| EXERCISE GOAL |
Scan the material that follows for lines with "이미지를". Answer with how many there are, nothing else.
-- SUPPLIED MATERIAL follows --
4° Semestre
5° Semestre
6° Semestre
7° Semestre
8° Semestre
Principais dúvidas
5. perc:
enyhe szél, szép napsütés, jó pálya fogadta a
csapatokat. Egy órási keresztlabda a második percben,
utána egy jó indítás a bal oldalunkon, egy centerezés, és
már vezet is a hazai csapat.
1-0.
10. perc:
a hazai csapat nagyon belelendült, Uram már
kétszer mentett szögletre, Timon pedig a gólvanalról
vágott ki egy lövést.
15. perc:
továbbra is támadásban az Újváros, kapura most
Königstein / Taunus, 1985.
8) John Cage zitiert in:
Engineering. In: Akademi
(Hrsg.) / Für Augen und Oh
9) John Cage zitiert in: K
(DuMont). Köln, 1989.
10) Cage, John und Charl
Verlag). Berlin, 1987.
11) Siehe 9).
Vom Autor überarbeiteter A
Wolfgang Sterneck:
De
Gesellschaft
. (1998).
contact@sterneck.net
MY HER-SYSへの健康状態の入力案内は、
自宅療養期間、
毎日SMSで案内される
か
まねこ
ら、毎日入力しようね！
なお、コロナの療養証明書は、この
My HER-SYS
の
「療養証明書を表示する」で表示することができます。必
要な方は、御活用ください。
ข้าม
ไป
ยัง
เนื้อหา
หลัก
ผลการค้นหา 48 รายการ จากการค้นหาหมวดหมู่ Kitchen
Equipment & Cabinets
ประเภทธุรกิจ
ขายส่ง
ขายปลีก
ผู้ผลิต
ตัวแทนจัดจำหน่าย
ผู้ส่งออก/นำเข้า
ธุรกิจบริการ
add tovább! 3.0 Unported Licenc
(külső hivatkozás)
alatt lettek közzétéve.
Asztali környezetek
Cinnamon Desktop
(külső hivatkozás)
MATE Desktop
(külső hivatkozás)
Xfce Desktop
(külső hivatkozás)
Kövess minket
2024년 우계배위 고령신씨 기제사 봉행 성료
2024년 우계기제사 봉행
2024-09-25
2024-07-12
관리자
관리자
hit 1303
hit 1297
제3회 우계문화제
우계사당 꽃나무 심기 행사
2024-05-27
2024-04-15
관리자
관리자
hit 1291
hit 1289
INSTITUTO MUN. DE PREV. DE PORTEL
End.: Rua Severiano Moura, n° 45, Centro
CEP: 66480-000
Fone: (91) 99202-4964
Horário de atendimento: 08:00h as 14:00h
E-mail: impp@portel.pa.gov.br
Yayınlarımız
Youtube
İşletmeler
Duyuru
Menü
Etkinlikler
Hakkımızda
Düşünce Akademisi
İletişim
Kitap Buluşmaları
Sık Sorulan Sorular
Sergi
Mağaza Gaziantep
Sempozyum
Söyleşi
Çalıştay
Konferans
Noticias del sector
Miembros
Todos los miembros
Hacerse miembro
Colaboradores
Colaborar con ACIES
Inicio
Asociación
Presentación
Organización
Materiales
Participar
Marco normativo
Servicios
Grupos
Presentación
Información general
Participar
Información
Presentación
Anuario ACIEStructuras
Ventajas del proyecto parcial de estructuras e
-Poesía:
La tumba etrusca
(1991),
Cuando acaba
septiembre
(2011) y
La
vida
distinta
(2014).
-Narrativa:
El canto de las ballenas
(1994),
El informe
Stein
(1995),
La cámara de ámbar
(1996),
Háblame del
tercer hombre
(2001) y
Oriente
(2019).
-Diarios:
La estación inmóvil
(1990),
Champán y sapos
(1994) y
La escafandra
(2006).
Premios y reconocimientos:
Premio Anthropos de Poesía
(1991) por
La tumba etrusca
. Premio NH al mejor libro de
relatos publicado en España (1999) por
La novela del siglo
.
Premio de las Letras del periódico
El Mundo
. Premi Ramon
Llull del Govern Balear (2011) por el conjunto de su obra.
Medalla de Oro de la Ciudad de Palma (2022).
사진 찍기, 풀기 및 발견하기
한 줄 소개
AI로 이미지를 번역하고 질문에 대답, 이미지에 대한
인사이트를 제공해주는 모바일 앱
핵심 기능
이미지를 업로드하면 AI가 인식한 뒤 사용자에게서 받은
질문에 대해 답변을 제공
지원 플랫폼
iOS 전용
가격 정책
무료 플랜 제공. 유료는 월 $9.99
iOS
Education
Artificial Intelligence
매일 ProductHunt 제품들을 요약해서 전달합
-- SUPPLIED MATERIAL concluded --
| SOLUTION FOR THIS TASK |
2